[Instruction]
Where the data below has the string "global", return the whole line.

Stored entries

##########

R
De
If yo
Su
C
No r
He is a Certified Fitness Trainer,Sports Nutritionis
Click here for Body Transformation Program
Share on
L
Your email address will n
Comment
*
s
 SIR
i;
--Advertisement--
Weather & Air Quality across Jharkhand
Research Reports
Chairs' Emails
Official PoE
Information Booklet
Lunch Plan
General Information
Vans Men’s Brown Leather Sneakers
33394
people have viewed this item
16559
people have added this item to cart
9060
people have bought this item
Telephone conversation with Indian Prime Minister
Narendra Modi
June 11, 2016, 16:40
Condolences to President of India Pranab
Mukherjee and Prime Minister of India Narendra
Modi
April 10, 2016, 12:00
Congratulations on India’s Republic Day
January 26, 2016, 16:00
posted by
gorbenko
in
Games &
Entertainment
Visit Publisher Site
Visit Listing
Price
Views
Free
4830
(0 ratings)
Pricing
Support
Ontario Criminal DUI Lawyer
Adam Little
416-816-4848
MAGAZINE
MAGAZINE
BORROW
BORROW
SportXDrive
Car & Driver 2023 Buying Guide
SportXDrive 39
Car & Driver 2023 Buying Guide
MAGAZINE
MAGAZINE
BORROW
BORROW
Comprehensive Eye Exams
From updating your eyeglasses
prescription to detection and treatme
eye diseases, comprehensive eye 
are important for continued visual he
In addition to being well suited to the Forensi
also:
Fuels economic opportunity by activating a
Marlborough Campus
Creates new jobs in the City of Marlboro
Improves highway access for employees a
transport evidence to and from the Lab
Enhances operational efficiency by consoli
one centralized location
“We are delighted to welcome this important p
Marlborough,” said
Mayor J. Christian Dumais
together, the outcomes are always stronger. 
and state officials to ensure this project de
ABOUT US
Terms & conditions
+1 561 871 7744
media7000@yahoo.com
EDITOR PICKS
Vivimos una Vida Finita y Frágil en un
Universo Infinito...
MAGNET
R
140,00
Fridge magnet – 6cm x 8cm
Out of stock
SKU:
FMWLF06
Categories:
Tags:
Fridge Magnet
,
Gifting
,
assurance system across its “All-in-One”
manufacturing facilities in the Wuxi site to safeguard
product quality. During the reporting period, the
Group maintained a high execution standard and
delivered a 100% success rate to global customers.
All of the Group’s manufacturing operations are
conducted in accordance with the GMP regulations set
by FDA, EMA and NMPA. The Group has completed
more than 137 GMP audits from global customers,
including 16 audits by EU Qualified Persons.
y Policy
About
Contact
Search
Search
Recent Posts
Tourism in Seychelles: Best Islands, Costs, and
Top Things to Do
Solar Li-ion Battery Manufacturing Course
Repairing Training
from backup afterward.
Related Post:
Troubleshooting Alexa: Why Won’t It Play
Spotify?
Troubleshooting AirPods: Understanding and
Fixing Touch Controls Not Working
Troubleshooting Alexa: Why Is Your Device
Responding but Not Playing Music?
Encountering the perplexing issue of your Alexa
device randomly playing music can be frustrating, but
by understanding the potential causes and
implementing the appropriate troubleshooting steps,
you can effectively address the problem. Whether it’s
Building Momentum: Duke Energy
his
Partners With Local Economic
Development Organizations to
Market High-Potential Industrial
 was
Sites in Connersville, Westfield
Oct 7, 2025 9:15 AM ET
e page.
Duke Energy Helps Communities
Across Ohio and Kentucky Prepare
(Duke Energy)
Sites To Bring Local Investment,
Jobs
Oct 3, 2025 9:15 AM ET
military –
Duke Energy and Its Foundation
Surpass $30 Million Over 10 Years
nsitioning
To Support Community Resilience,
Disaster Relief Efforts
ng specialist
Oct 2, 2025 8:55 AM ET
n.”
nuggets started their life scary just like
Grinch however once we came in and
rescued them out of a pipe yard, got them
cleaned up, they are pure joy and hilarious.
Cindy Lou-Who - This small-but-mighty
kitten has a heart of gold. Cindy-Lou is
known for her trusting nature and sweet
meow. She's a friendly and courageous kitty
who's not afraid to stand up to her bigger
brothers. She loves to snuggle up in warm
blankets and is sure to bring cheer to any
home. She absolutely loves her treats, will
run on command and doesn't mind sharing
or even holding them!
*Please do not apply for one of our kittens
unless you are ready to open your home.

##########

[Task solution]
delivered a 100% success rate to global customers.
more than 137 GMP audits from global customers,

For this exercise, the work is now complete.